Document segment
__________
Title: I am not Against Normalization   
Name: J. Ambrose Little
Date: 2005-09-16 9:11:49 PM
Comment:
Give it a rest, folks. If you disagree, you disagree. The point is that it is not an unbendable rule to use artificial integer keys for lookup tables...
Title: Internationalization   
Name: ThinCover
Date: 2005-08-10 9:24:25 AM
Comment:
Your example is very poorly chosen. One, a standardized artificial key for country codes, the ISO-3166 standard, already exists. And two, you've made it nearly impossible to internationalize the application since you've stored the country names in English.
Title: Let's address those "downsides" you list   
Name: Richard P
Date: 2005-08-09 7:14:04 PM
Comment:
1) Values are not human readable.

Who cares? Why do they need to be stored as human-readable in the DB? That's what the Presentation Layer of your application is for. If your web/GUI/Data Warehouse developer can't join a table with a lookup table, fire them yesterday.
__________
Written problem
From the comment thread on lookup-table keys, return word for word the passage starting at "Title: Internationalization" and ending at "names in English.".

Data lines
__________
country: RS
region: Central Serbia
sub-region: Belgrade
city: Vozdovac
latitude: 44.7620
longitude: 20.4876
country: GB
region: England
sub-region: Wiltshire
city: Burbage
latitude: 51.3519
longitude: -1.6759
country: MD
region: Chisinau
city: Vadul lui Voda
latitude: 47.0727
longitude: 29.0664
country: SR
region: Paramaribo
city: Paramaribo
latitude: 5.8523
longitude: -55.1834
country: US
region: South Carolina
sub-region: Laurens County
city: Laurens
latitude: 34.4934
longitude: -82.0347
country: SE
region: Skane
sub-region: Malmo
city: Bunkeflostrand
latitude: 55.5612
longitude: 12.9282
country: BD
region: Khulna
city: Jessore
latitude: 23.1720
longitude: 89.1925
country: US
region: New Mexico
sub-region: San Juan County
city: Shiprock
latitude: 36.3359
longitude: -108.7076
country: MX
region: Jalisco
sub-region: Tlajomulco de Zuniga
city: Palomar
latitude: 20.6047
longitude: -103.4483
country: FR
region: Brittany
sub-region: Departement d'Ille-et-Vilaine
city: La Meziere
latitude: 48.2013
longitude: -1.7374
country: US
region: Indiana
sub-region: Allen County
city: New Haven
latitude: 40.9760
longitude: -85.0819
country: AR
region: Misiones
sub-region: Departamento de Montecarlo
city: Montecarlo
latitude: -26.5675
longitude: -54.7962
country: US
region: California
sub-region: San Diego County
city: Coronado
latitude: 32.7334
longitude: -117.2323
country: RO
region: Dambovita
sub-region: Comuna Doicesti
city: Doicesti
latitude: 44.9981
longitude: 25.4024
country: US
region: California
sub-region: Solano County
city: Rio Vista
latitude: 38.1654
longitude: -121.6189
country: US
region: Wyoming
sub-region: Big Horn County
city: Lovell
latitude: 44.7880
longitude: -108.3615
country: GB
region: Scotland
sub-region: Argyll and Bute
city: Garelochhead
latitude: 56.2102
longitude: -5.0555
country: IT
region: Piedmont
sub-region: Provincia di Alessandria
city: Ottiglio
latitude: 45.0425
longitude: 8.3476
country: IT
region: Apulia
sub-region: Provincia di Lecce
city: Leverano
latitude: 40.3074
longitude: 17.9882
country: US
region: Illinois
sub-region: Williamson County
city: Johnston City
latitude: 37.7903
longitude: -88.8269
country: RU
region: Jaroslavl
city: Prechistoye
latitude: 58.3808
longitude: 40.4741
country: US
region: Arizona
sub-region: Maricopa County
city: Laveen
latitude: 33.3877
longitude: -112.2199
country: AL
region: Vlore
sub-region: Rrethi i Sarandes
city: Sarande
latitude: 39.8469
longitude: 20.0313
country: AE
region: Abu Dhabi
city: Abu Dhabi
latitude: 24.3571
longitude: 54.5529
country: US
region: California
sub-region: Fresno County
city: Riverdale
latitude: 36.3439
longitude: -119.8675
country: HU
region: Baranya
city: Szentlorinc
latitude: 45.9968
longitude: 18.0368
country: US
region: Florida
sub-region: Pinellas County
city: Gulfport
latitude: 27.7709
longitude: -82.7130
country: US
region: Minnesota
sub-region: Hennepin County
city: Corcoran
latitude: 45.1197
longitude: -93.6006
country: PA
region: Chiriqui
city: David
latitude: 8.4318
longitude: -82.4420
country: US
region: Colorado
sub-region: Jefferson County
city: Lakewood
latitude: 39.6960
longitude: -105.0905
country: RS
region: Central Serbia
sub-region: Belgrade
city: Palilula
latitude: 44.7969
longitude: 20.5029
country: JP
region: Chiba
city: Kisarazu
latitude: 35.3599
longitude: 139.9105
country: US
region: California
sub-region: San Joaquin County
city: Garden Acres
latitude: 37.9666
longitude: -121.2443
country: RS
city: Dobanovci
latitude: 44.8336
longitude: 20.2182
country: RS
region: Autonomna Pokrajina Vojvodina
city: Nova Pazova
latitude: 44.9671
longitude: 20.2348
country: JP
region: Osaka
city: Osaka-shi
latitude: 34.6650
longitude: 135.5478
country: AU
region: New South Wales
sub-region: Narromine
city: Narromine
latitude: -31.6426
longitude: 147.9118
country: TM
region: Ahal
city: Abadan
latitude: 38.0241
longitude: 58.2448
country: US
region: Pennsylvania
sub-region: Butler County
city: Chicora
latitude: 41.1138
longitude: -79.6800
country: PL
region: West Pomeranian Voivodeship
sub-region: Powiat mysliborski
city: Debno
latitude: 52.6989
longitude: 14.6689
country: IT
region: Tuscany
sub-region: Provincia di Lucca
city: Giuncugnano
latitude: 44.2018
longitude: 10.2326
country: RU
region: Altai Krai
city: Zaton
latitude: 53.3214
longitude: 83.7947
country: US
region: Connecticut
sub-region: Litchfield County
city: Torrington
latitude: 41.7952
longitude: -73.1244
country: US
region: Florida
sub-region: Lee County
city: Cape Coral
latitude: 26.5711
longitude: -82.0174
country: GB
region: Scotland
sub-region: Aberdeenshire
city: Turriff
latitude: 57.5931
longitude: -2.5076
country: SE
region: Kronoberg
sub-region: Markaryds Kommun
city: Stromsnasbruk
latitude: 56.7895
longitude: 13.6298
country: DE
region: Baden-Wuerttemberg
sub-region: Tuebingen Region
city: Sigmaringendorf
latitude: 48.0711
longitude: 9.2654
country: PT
__________
Finished answer
Title: Internationalization   
Name: ThinCover
Date: 2005-08-10 9:24:25 AM
Comment:
Your example is very poorly chosen. One, a standardized artificial key for country codes, the ISO-3166 standard, already exists. And two, you've made it nearly impossible to internationalize the application since you've stored the country names in English.